When it was announced that one of the two new Southern California temples would be built in Redlands, which is next to the city of San Bernardino established by the pioneers, many local members, historians and even reporters asked if the site was located within the historic boundaries of the old Mormon colony.
Redlands California Temple construction missionaries Jerry and Libby Quinn set out to find the answer.
Elder Quinn was born in San Bernardino and raised in nearby Colton, both areas being part of the early settlement. Sister Libby Ballard Quinn is a descendant of John Tanner, one of the original Mormon pioneers to settle in the San Bernardino Valley. Both were eager to learn the origins of the temple lot.

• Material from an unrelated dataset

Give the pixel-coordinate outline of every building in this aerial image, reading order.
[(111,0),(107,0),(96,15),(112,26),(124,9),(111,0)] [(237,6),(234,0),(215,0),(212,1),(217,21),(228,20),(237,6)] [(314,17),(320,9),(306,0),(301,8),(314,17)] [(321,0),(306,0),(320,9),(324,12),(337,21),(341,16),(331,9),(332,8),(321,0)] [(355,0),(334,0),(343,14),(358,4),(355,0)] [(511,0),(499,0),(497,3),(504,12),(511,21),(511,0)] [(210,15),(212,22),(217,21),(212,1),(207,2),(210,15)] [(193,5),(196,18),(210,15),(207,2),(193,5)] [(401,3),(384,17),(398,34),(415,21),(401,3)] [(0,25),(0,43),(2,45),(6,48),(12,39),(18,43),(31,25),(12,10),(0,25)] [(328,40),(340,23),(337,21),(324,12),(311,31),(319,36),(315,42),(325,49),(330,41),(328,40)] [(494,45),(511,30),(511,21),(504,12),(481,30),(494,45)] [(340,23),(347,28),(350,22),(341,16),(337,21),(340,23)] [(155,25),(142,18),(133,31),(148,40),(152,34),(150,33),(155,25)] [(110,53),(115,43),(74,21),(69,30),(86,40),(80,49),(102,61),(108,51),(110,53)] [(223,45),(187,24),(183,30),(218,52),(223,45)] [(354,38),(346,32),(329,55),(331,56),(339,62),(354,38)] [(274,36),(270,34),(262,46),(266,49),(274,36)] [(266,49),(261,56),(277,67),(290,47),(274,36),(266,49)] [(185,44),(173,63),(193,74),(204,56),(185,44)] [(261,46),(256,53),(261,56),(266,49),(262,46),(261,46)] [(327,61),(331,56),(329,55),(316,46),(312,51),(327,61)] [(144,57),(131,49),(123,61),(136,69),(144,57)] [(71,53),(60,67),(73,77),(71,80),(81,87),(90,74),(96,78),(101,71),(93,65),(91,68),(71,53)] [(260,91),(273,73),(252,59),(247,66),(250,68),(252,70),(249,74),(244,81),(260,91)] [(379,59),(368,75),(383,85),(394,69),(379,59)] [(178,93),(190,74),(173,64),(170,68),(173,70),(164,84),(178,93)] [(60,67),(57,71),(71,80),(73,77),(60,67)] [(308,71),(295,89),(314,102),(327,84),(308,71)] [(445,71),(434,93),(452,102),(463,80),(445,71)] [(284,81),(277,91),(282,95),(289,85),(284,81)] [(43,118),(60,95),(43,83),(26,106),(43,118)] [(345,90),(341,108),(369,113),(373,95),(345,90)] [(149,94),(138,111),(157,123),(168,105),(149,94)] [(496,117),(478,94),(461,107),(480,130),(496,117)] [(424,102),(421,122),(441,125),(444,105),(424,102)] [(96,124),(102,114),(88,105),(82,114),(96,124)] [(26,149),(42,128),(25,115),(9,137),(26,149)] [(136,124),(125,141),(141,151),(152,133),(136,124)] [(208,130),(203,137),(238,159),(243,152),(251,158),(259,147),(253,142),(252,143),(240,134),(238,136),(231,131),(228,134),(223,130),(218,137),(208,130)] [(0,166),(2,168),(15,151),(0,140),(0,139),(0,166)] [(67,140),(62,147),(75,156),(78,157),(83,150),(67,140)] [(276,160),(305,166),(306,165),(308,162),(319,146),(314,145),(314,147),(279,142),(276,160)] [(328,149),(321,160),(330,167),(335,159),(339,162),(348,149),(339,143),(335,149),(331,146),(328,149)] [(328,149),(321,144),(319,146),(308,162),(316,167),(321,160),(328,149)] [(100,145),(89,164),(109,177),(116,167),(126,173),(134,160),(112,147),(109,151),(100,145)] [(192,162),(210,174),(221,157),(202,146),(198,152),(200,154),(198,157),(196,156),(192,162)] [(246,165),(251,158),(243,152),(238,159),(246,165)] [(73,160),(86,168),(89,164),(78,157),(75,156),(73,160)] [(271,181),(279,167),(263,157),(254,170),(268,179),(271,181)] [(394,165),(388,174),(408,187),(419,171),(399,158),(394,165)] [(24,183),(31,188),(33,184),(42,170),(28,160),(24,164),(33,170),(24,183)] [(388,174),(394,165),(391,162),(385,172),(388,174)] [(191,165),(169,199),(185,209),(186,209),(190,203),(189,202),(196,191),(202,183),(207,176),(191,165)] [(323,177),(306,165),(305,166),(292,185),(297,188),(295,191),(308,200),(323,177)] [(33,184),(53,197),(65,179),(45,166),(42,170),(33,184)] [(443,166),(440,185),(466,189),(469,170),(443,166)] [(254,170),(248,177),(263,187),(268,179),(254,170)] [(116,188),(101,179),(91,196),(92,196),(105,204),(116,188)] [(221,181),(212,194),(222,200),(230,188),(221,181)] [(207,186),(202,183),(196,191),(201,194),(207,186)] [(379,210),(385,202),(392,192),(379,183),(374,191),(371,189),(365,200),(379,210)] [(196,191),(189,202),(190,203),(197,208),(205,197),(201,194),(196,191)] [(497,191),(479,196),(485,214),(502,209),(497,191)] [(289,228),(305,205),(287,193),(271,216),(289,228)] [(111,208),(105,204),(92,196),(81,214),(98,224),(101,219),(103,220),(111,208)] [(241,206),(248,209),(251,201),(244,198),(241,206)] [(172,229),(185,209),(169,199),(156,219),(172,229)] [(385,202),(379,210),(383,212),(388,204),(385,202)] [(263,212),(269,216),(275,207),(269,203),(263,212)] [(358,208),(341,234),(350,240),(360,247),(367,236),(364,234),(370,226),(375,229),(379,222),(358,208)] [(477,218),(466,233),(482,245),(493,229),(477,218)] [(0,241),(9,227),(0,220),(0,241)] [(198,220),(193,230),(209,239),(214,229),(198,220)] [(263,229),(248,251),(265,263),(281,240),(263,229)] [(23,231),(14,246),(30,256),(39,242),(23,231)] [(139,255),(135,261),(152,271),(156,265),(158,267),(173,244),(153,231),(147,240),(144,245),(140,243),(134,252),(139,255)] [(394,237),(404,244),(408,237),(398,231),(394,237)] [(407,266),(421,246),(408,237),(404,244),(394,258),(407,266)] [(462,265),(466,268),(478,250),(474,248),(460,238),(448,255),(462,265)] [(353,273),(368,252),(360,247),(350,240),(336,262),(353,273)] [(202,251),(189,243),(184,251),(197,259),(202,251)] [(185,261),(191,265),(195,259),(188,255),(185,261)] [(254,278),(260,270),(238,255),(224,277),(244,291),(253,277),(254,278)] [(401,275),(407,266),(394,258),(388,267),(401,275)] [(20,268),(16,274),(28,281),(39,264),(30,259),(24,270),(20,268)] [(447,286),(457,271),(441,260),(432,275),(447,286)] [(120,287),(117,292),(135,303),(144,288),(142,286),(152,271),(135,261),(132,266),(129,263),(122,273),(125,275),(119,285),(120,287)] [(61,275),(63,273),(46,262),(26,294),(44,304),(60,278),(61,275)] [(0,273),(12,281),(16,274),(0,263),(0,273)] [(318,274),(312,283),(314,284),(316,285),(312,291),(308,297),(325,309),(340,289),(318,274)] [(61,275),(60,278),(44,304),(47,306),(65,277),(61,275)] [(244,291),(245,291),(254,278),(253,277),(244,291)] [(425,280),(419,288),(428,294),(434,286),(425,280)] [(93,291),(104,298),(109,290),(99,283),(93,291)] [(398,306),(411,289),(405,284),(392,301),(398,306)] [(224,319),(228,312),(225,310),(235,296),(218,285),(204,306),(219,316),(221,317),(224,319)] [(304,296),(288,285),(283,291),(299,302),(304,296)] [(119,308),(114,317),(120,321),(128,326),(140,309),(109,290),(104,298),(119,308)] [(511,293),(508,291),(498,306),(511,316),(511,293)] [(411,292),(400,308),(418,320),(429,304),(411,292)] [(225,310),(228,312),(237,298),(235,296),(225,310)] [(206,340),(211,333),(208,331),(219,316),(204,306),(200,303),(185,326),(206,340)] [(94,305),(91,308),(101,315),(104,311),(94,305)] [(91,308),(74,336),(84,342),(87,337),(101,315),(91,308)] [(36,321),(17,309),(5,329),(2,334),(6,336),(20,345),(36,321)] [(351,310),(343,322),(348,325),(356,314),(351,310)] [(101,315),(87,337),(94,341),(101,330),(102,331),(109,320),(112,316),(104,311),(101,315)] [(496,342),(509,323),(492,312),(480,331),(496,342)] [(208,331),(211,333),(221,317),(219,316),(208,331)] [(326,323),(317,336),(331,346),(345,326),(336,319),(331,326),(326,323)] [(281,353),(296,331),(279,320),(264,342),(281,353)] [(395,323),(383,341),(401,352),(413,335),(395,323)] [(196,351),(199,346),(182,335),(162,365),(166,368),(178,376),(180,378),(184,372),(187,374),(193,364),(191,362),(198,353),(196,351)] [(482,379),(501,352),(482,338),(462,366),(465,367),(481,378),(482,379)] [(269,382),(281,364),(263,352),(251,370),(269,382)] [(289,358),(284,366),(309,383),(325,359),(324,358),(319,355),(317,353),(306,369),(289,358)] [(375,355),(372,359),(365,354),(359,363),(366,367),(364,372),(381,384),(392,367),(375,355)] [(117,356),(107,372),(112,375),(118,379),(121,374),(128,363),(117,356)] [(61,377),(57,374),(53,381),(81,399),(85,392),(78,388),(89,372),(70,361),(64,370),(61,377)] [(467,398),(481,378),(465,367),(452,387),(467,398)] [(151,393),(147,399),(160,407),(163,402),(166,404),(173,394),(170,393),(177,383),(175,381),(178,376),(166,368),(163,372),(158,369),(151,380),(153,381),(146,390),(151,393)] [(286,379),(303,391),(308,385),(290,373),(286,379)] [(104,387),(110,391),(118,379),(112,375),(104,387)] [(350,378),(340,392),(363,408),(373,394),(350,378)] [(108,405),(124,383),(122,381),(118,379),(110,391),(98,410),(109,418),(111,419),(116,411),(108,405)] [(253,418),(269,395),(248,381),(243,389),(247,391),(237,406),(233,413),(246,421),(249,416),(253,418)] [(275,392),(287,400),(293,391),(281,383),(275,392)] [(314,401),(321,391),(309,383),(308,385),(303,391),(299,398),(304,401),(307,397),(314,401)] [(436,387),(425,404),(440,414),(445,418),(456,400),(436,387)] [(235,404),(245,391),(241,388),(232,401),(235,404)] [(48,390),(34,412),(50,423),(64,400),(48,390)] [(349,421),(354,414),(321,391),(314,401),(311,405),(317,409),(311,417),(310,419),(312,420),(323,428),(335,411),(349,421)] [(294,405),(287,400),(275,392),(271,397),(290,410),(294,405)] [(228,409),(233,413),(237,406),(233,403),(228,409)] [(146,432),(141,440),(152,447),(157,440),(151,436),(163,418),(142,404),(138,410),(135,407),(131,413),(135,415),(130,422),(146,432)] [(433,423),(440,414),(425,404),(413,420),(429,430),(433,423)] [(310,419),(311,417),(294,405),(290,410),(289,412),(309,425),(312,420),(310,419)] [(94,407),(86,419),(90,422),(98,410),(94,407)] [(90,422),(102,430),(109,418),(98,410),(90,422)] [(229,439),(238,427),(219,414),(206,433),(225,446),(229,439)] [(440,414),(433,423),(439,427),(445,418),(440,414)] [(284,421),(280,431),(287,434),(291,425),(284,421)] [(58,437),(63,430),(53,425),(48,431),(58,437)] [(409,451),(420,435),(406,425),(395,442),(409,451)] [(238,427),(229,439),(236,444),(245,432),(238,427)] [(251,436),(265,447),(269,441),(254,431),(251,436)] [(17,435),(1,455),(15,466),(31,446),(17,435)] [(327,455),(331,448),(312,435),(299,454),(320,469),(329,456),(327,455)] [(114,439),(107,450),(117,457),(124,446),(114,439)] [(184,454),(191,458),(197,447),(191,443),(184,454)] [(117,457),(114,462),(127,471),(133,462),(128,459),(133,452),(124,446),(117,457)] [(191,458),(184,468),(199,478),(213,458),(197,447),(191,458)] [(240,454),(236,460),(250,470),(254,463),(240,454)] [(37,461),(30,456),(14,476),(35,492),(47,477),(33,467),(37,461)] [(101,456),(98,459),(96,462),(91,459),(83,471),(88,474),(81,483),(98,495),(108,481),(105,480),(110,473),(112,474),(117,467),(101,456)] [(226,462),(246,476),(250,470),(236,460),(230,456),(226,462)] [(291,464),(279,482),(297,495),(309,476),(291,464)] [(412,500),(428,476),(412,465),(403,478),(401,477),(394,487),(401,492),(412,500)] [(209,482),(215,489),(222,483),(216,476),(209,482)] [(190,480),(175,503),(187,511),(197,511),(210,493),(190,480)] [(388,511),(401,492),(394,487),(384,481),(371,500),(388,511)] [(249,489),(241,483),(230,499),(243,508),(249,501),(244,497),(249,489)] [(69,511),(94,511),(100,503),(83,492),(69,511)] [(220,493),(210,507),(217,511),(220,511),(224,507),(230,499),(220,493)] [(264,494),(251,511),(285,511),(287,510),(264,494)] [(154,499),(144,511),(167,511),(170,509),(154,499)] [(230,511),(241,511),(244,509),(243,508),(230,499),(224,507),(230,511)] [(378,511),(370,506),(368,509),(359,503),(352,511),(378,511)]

They went to the county museum to obtain copies of land maps and researched written descriptions of colony land to help identify streets and landmarks. Elder Quinn enlarged a map made by Mormon surveyor Fred T. Perris in 1847. When the map was overlaid on a current area map, the boundaries matched up in many locations to existing streets. The southernmost border of the colony through the Redlands area coincided with what is known today as 5th Avenue, the street on the south side of the temple lot.
Confirming the map developed by Elder Quinn that shows the temple is on former pioneer land, Professor E. Leo Lyman, historian and descendant of colony leader Apostle Amasa Lyman, noted that the Mormon pioneers cultivated more land in the Redlands area than was shown on the Perris survey map, which may put the site well within pioneer holdings and not just at the border. He cited George W. Beattie, authority on the old valley history who, in the early 1900s interviewed those who remembered remnants of farms and cultivated land as late as 1870 before the city of Redlands was established.
Beattie noted in his book Heritage of the Valley that these were not left by Mexican landowners or Native Americans but by the Mormon pioneers who expanded farming enterprises in the Redlands area beyond the formal colony boundaries using water from the Mill Creek Zanja (irrigation ditch).
The Redlands California Temple is being built on the 4.6 acre lot purchased by the Church in the early 1980s located adjacent to the Redlands California Stake Center on the corner of 5th Avenue and Wabash.